L'homme eut un sourire, et un instant, ses yeux se mirent à pétiller, avant de redevenir sombre. Minerva sourit et sortit, suivie par Drago.
-Votre main, à présent, Severus.
L'homme hésita un instant, puis obéit. Albus brandit sa baguette une nouvelle fois.
-Je jure sur le Serment du Feu de prendre soin à jamais de Drago Malfoy, de lui enseigner tout ce que je sais, et, tant que je le peux, de le sauver des griffes du mal.
La flamme rougeâtre sortit à nouveau de la baguette et enveloppa les deux mains serrées dans une écharpe de chaleur glacée.
-Merci Severus, vous pouvez sortir. Dites à Minerva de ne pas m'attendre, et de rejoindre sa protégée.
-Bien.
L'homme sortit et descendit les escaliers. La statue se referma derrière elle dans un claquement sec. Deux paires d'yeux le regardaient fixement.
-Minerva, Albus vous demande de ne pas l'attendre et de rejoindre votre protégée.
-Ah, merci.
Elle se détourna pour partir.
-Minerva.
-Oui?
-Votre protégée, c'est Granger, n'est-ce pas?
-… Oui.
-Comment va t elle?
-Bien et très mal.
Sur ces mots, la directrice disparut dans un passage secret. Le Maître des Potions plissa les yeux puis se tourna vers Drago.
-Suis-moi, j'ai quelque chose à te montrer.
Et ils disparurent dans un tournant du couloir.
Mal à l'aise, ça, il l'était, Harry Potter. Surtout après ce qui venait de se passer. Qu'est que c'était, le Serment du Feu ? Et pourquoi Snape allait devoir s'occuper de Malfoy, et Macgonagall, de Hermione ? Et puis qu'est-ce qu'elle était devenue, hein ? Toutes ces questions sans réponses… Pauvre Harry bout-de chou, il se sentait bien délaissé.
Mais pas pour longtemps…
-Harry, si je t'ai fais venir, et ceci en même temps que les trois personnes qui sont sorties de cette pièce il y a quelques secondes, c'est pour commencer ton Education.
-Mon éducation ? Mais elle est déjà faite, monsieur le directeur.

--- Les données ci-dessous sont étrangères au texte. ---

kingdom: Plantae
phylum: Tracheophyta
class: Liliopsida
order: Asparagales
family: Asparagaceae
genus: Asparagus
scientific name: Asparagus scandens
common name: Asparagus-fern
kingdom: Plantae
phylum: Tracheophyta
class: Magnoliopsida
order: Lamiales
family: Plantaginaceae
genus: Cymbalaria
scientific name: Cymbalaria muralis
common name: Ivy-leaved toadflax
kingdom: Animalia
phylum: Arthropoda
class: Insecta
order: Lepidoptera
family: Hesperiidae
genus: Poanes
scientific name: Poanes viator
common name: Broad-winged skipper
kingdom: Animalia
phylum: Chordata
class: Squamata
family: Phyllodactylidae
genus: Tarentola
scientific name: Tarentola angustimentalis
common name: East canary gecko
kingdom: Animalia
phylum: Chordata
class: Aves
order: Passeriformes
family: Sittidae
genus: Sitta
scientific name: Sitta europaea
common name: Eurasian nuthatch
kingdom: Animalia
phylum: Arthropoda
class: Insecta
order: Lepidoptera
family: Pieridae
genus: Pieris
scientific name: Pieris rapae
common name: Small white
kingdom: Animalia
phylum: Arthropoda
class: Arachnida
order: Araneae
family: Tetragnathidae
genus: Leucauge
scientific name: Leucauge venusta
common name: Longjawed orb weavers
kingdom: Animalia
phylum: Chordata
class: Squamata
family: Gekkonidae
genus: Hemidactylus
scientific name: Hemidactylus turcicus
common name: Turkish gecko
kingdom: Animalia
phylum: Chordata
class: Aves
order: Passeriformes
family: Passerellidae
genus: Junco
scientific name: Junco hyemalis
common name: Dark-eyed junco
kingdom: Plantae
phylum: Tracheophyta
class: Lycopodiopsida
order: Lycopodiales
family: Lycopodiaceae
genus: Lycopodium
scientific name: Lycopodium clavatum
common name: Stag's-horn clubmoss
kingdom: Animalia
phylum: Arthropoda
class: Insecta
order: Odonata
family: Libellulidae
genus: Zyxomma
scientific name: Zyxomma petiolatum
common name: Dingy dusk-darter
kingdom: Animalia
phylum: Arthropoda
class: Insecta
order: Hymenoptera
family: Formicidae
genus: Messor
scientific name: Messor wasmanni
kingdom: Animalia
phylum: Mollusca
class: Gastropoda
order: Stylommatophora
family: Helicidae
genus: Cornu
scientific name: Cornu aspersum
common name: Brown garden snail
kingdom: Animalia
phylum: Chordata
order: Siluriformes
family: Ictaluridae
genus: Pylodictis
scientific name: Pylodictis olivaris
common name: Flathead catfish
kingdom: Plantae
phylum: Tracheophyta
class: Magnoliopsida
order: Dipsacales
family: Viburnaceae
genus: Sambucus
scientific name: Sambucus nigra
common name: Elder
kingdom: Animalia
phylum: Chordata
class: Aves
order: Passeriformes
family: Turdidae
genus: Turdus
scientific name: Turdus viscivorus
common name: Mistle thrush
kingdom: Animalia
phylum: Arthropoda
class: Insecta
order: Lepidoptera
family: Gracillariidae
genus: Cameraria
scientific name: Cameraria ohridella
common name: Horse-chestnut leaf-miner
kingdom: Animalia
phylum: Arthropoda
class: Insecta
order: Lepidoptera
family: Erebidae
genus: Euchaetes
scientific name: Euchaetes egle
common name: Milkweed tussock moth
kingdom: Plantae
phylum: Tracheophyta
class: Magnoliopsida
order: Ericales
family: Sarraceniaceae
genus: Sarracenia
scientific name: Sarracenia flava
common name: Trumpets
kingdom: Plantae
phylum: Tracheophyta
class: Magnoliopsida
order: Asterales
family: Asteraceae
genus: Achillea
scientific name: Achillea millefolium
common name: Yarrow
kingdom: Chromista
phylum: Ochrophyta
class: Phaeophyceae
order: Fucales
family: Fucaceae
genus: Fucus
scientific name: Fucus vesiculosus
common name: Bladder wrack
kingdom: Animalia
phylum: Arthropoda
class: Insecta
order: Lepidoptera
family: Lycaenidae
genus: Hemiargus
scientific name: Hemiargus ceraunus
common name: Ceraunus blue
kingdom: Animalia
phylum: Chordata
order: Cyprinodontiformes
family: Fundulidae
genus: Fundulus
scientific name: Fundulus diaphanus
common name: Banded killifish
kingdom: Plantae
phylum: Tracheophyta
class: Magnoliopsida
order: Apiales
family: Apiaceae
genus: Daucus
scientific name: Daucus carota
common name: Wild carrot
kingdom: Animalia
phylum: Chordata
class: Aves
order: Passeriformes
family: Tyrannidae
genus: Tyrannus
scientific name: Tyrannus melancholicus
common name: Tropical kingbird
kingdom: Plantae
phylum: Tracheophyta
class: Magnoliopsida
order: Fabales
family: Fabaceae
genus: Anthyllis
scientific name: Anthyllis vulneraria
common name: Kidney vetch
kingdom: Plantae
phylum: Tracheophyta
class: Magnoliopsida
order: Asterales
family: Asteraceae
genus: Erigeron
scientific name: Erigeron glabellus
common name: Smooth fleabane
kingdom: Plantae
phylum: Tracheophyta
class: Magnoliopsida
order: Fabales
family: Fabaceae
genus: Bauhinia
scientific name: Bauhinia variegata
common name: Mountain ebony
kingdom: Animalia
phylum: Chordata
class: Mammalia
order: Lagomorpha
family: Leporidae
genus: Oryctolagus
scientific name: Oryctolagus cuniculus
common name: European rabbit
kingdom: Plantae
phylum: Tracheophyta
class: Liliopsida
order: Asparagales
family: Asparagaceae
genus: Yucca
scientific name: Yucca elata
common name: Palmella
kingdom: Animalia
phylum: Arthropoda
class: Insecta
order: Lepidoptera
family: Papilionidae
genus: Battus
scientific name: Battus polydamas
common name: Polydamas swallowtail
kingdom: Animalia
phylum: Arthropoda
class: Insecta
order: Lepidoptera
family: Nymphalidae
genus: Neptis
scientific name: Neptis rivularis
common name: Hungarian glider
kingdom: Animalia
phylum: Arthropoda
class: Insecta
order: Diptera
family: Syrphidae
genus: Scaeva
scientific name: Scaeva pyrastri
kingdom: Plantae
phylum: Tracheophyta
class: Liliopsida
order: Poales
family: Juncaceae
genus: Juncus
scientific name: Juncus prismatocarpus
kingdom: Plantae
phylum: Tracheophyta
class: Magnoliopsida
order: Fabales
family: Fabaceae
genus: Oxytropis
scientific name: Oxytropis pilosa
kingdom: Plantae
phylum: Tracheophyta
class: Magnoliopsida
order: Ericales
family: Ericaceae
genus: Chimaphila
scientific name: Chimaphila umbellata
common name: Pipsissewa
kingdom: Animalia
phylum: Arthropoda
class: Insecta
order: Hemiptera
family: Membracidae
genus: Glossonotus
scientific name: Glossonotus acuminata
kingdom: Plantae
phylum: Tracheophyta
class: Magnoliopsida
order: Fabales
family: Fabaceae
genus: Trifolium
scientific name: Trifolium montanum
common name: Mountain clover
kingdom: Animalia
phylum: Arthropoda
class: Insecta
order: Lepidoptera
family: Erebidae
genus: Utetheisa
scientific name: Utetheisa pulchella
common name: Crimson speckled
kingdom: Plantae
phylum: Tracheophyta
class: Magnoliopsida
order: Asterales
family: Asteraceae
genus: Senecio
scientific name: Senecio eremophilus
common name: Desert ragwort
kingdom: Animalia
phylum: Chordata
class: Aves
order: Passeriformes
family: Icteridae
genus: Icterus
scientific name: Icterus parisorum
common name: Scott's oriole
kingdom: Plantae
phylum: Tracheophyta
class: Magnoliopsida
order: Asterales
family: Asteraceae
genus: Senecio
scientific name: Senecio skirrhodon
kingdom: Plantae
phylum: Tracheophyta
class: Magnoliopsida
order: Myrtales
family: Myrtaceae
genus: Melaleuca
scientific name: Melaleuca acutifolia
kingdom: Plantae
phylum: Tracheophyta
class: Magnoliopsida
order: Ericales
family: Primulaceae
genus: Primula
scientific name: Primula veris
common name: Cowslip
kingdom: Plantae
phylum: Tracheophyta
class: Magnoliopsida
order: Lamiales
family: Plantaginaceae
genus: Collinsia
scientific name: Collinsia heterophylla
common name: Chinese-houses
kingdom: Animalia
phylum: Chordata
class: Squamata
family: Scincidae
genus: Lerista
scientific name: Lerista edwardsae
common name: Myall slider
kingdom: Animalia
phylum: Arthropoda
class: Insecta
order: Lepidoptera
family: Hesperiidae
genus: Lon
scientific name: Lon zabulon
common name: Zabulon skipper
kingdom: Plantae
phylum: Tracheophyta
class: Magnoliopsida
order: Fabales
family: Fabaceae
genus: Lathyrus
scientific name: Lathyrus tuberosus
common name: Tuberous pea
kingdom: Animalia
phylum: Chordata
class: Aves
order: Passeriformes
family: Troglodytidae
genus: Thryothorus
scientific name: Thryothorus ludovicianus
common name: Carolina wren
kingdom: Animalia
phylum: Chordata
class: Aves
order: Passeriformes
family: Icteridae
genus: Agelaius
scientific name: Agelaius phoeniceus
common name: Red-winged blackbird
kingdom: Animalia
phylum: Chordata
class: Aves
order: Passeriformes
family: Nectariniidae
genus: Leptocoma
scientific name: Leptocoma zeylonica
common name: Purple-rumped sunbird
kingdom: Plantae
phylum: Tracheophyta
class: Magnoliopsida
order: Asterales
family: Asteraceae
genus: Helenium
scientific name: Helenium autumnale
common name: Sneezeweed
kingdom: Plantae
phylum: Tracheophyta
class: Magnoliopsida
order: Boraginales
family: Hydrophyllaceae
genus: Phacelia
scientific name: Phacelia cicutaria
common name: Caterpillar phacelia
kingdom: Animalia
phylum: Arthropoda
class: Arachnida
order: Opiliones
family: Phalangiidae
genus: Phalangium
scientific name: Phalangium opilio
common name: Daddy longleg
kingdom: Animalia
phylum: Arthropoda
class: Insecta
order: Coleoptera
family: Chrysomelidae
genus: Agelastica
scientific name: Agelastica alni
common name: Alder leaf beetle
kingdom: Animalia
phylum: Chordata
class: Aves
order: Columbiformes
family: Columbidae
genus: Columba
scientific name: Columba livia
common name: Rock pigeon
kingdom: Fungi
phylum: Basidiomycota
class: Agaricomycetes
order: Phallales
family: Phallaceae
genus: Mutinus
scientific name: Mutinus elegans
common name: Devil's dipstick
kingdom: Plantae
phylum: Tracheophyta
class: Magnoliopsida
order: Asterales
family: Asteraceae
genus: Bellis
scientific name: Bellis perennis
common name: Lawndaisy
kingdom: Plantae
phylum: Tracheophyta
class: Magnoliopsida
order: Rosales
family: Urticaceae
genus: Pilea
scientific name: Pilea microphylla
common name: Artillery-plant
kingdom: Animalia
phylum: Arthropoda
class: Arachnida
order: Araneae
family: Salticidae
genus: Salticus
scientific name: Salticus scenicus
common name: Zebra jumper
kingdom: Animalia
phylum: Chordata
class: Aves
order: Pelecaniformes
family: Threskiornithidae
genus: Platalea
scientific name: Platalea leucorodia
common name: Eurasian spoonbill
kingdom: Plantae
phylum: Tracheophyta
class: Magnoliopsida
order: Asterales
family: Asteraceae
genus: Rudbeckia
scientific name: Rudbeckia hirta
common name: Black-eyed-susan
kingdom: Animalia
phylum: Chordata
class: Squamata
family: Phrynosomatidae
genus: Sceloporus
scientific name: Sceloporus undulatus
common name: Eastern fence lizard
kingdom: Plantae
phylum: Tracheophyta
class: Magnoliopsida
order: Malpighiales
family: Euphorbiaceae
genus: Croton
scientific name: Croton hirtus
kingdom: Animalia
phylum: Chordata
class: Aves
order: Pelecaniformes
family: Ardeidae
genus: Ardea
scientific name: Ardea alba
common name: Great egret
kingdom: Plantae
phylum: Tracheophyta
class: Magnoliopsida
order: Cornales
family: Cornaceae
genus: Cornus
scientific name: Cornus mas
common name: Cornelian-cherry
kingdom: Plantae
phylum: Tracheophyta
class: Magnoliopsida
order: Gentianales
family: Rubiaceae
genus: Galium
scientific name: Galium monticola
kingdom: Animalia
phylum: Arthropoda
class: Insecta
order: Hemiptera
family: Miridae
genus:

-Pas ton éducation, ton Education, avec un E majuscule.
-Qu'est-ce que c'est ?
-Un tutorat. Tu viens d'ailleurs d'en voir deux exemples parfait.
-Quoi… Le professeur Snape avec Drago Malfoy ? Le serment que vous avez fait ?
-Et aussi Minerva et Miss Granger.
-Hermione ! Comment va t elle ? Et où est-elle ?
-Patience, mon garçon. Chaque chose en son temps. Pour l'instant, centrons-nous sur toi. A partir du moment où tu auras juré par Serment, je serai ton parrain. Et mon devoir sera de t'apprendre TOUT ce que je sais.
-Ah… Ah bon ? Ben… Moi, je suis assez d'accord.
-Tends ta main. Bien. A présent, réponds à ma question. Jure-tu, sur le Serment du Feu, de m'être à jamais fidèle, de prendre compte toutes les connaissances que je te donne, et d'en faire bon usage ?
-Oui.
-Bien. A présent, je jure être responsable de toi à jamais, et par le Lien qui nous unit, nous sommes à présent parents.